Living in low moods constantly and consistently over a period of time will make you feel as if you are living in a war zone. You develop a hyper alertness , a feeling of walking on eggshells , which will keep your brain on fire – and pow – you experience all the symptoms of trauma , without naming them as trauma. You are experiencing relationship as trauma.

Think about your daily exchanges with your partner and tick off what applies to you. The more you tick off, the more likely you are living with too many trauma feelings in your relationship :

I feel :

  • powerless
  • disconnected from myself
  • disconnected from my partner
  • disconnected from others in my world
  • unmanageable stress around my partner
  • unable to control my emotions
  • unable to control, my behaviour
  • emotionally violated
  • little self value
  • emotionally unsafe
  • despairing
  • physically ill

Many of us carry a history of relationship trauma to one degree or another.

Let’s go parent bundu bashing. Let’s blame the folks or your primary care givers.  After all they are your  first  and most important relationship and mould your capacity for intimate relationships. .

If they as a couple or individually as a single parent,  were super stable, consistent and present for you, you got lucky. You have a excellent chance of having an ability to securely attach to intimate partner/s. This means when there is conflict, disagreements and disappointments, you are likely to hold on to yourself,  sit through the discomfort , self soothe and negotiate .  No fight/flight/freeze, faint/befriend response.

No trauma – unless you find yourself in relationship with  disorganised partner/s. This person has  had  so much  childhood physical  /emotional abandonment , so much push/ pull that they are unable to attach – but also cannot detach . Messy and traumatic to live with .

If you find you’re anxious , clingy and wanting enmeshment with a partner/s, you probably had care givers who were pretty absent , or highly anxious themselves. Any harsh or critical words from a partner, any feeling of neglect from your person , can get you  to spin you out of control , make you feel kind of crazy, and pow- you’re right into that fight/flight/freeze/ please response.

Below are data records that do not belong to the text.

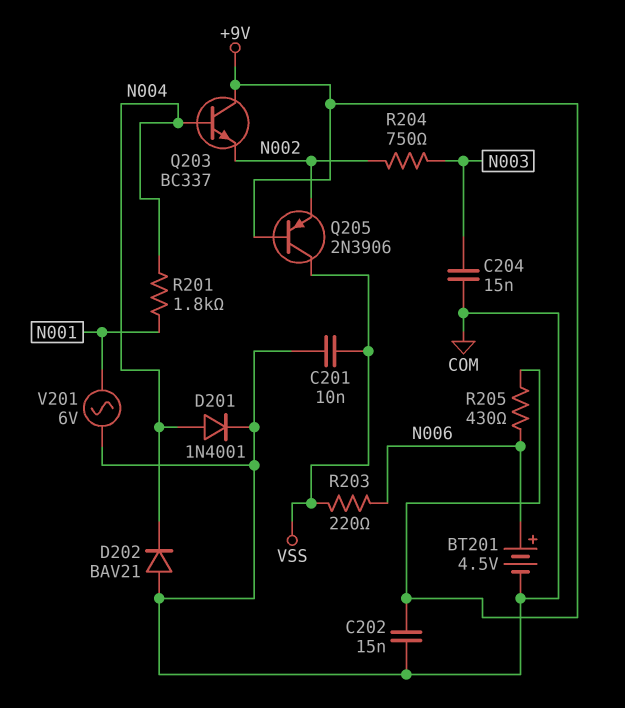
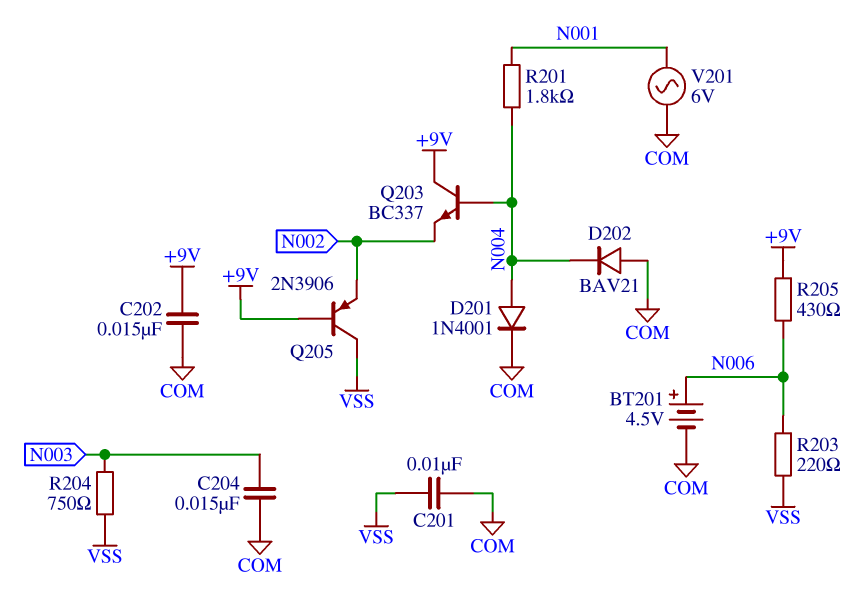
R204: 750 (N002, N003) -> 750 (N003, VSS)

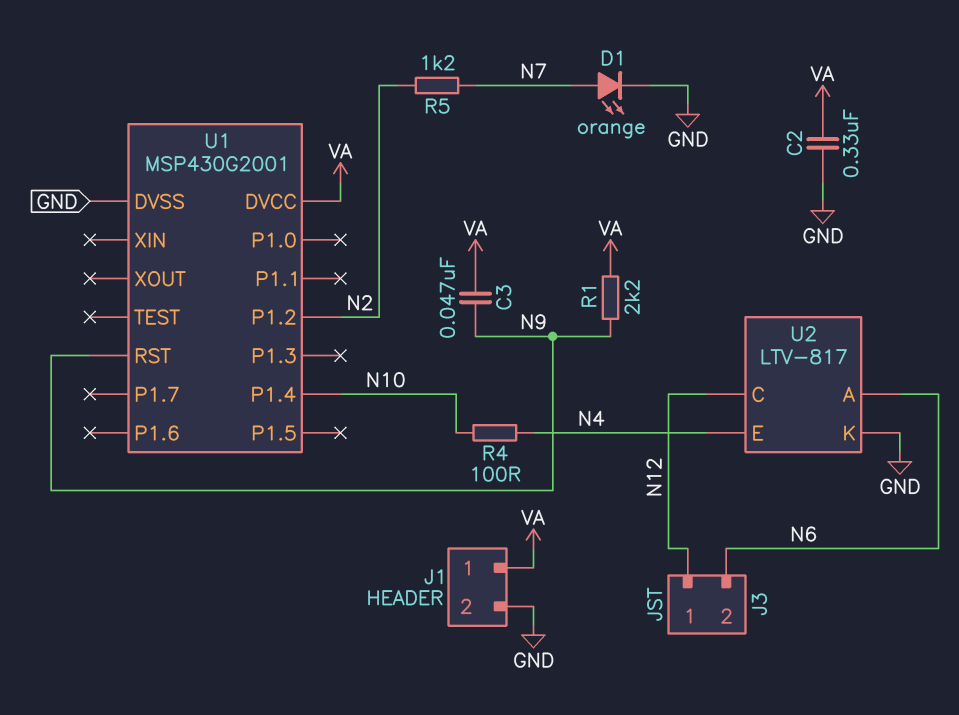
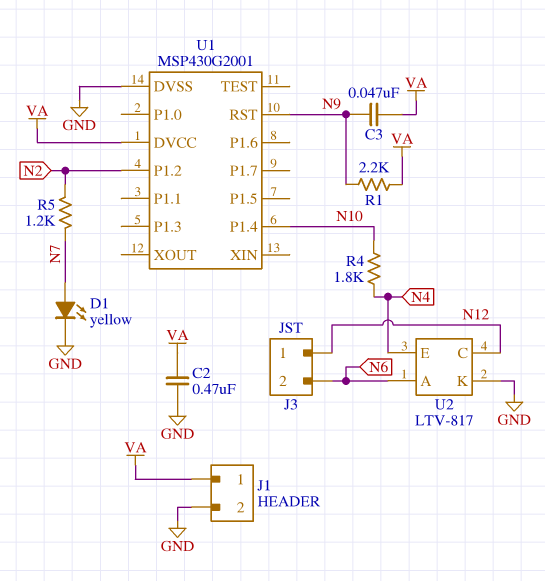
C2: 330nF (GND, VA) -> 470nF (GND, VA)
D1: LED orange (A N7, K GND) -> LED yellow (A N7, K GND)
R4: 100 (N4, N10) -> 1.8k (N4, N10)

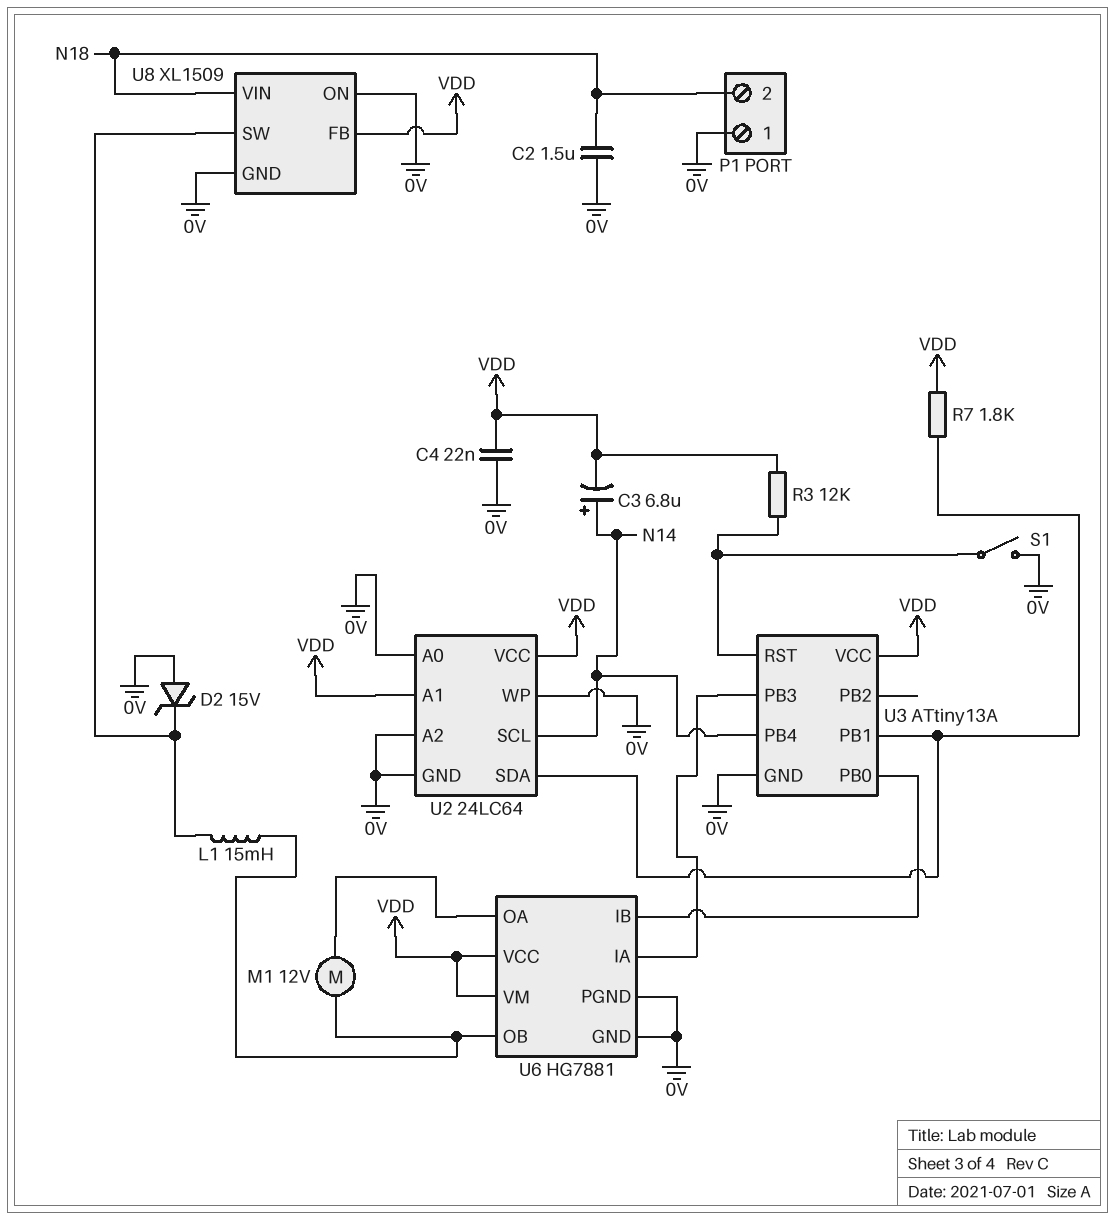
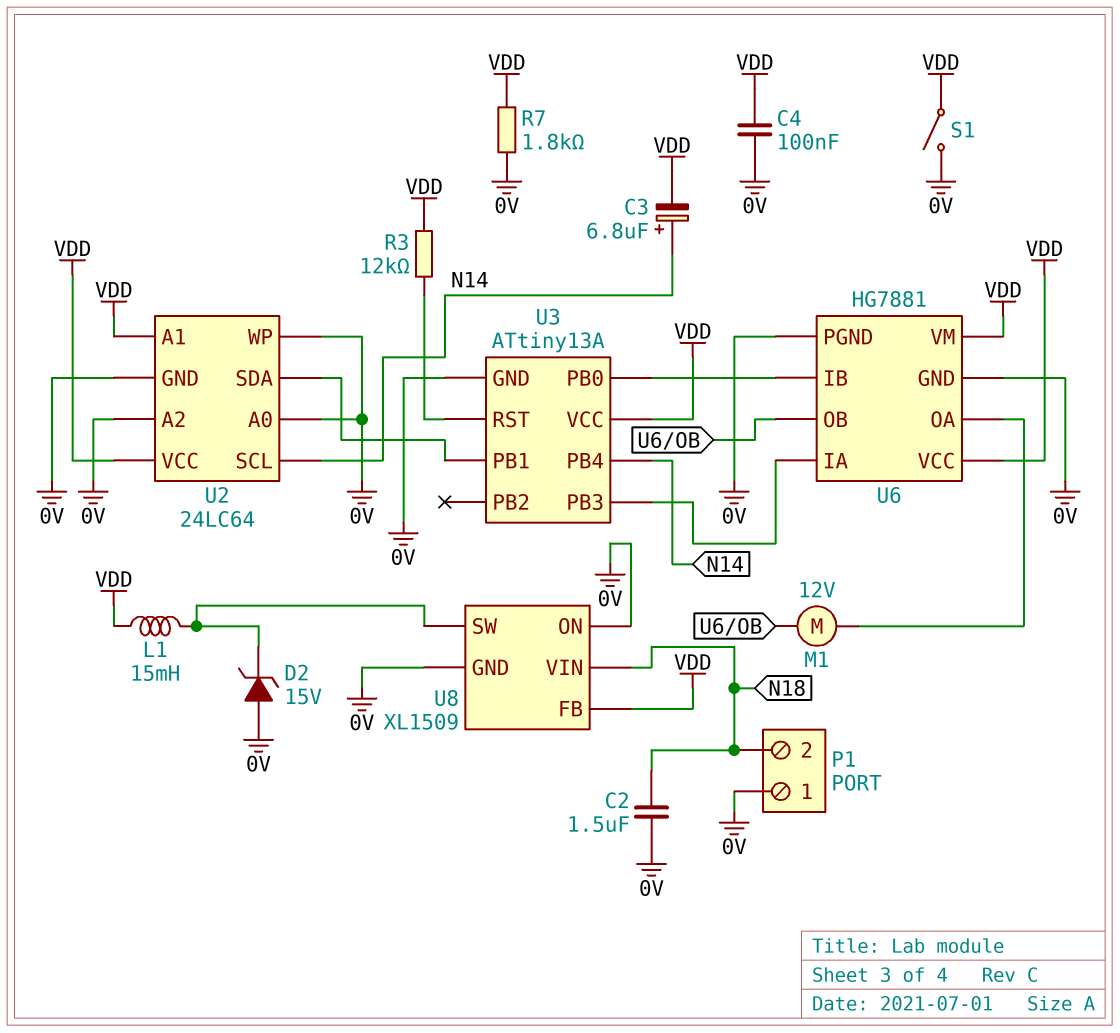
C4: 22nF (0V, VDD) -> 100nF (0V, VDD)
L1: 15mH (U6/OB, U8/SW) -> 15mH (U8/SW, VDD)
R7: 1.8k (U2/SDA, VDD) -> 1.8k (0V, VDD)
S1: switch (0V, U3/RST) -> switch (0V, VDD)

IDEAS ON MANAGING DAILY RELATIONSHIP STRESS – BEFORE IT BECOMES TRAUMATIC:

  • Acknowledge your own crazy.  Spend time self reflecting and owning what kind of attachment story is yours. Once you know this, you have something concrete to work with . For more on this, listen to Alain de Botton 
  • Integrate mindfulness into your daily practice. Relationships are tough, require toughness . Mindfulness allows you emotional regulation required to manage the ebbs and flows relationships naturally bring
  • Yoga stills the mind. Practice it regularly to avoid your usual coping pattern of fight/flight/faint/tend/befriend
  •  Excessive drugs/ alcohol use, excessive porn/internet use are typical ways of stilling the brain . They add trauma to your life through the secrecy, judgment  and shame that follows.
  •  Once your brain is still, you are able to think and  be more realistic about yourself, your partner/s and your relationship expectations.